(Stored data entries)
##############################
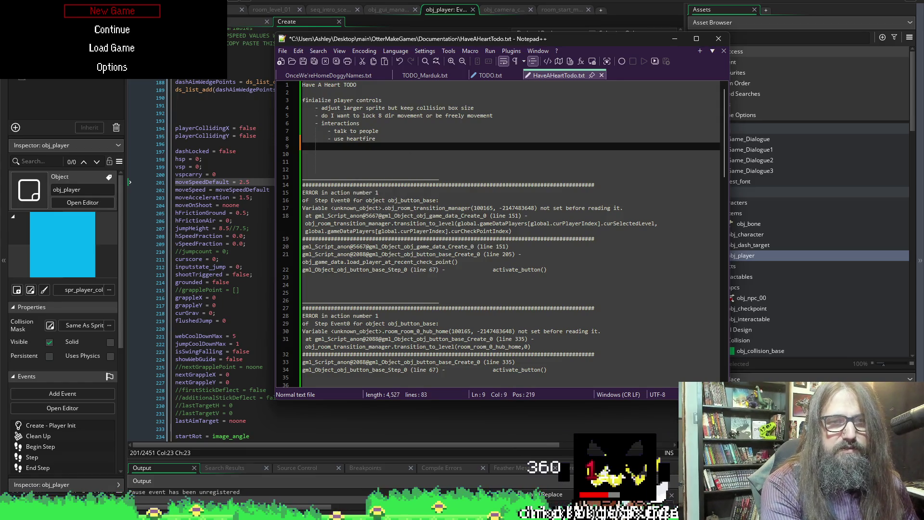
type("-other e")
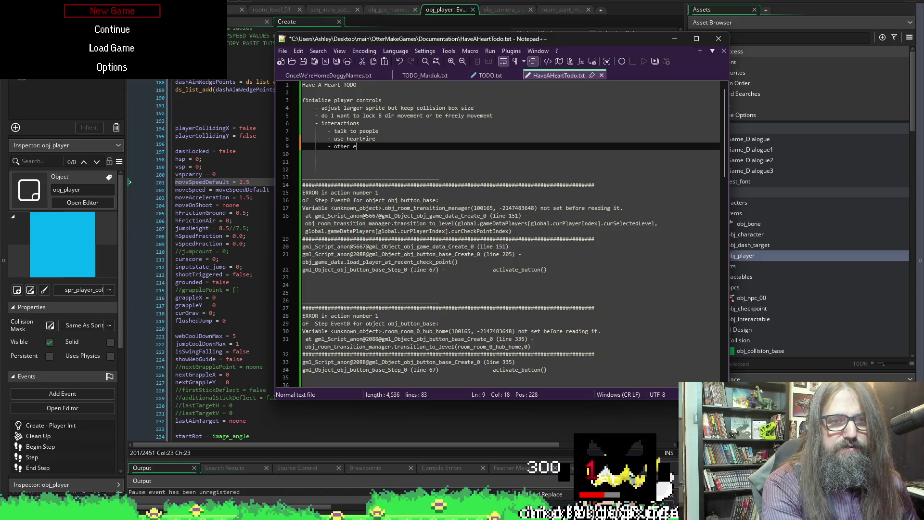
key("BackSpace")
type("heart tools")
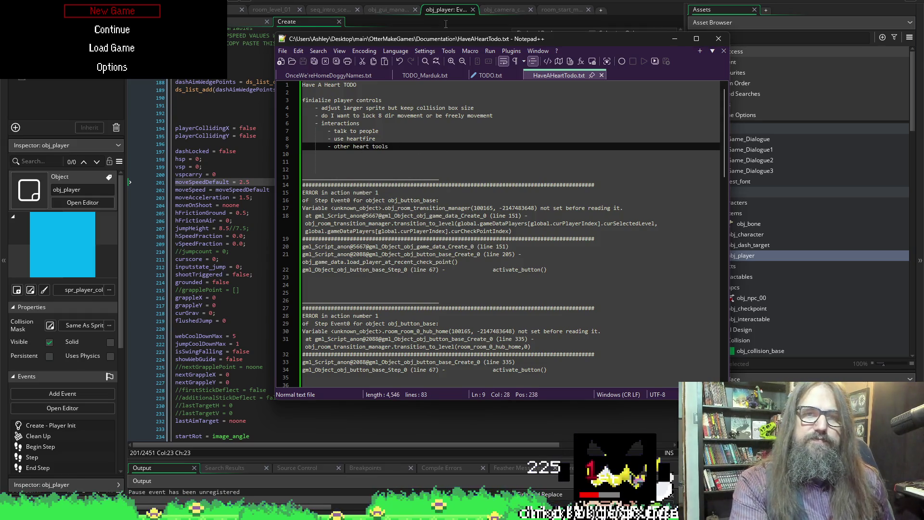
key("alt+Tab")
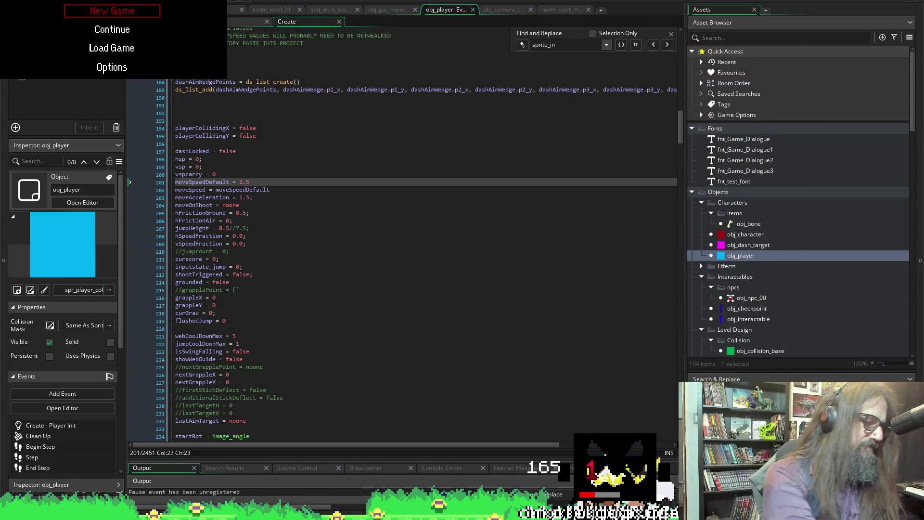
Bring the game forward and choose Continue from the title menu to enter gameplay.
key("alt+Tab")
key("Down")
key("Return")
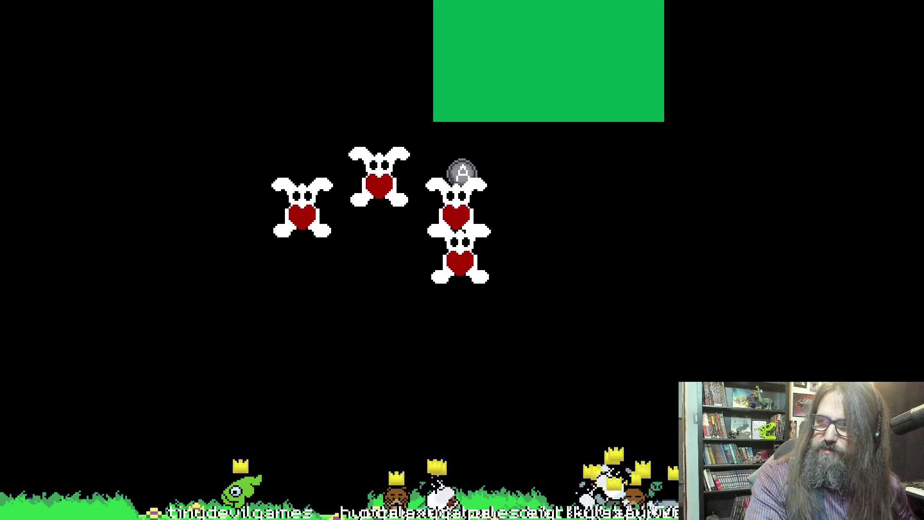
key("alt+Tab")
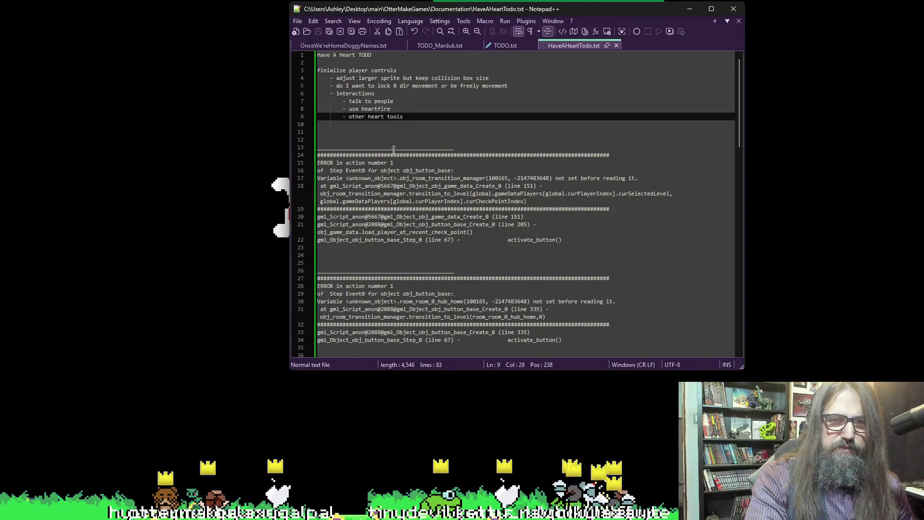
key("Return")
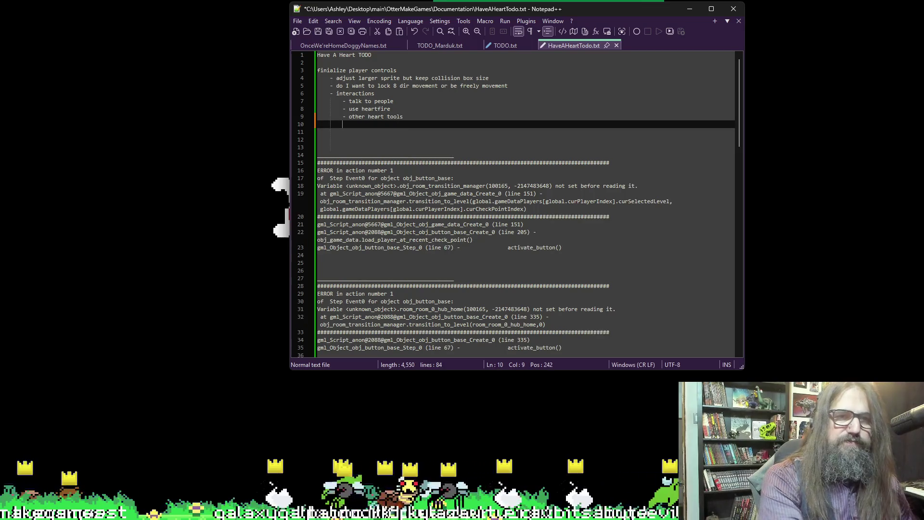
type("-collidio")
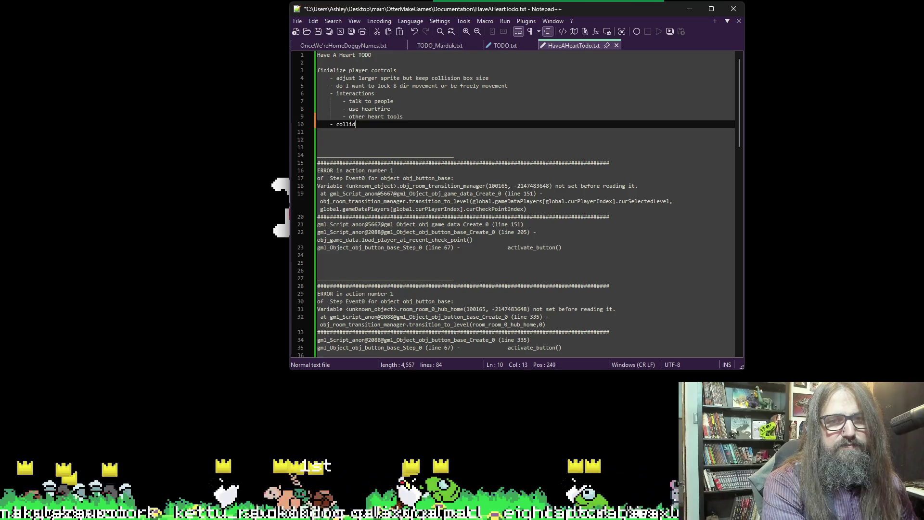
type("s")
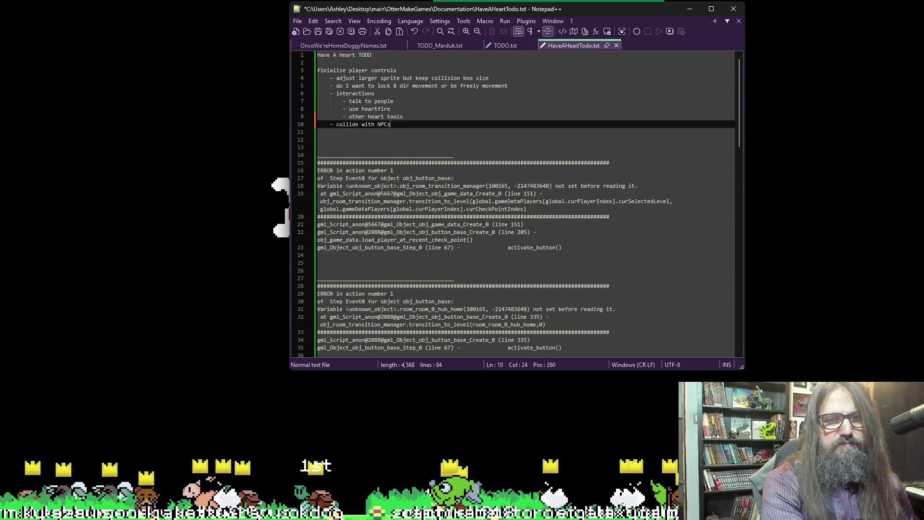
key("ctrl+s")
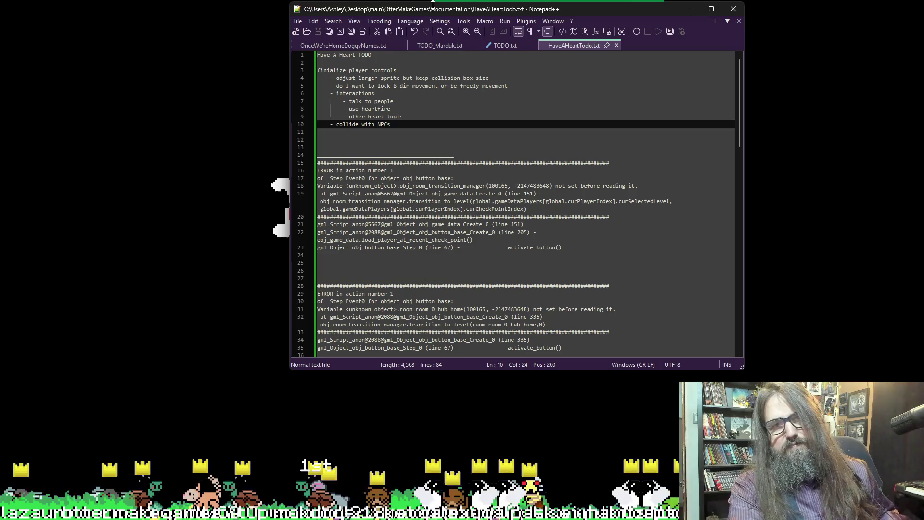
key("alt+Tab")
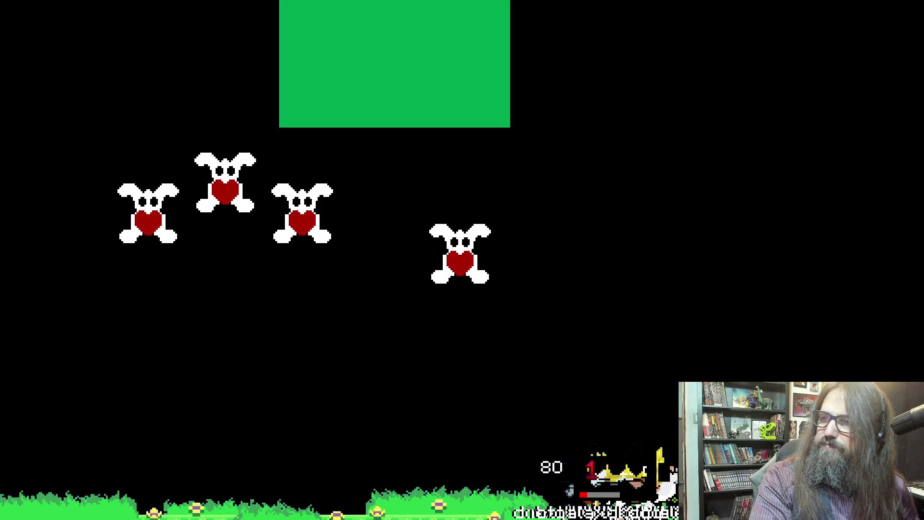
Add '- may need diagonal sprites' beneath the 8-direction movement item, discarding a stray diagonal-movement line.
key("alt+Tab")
##############################
Note every line of the records that holds the word "type", and copy it.

WRITTEN RESPONSE
type("-other e")
type("heart tools")
type("-collidio")
type("s")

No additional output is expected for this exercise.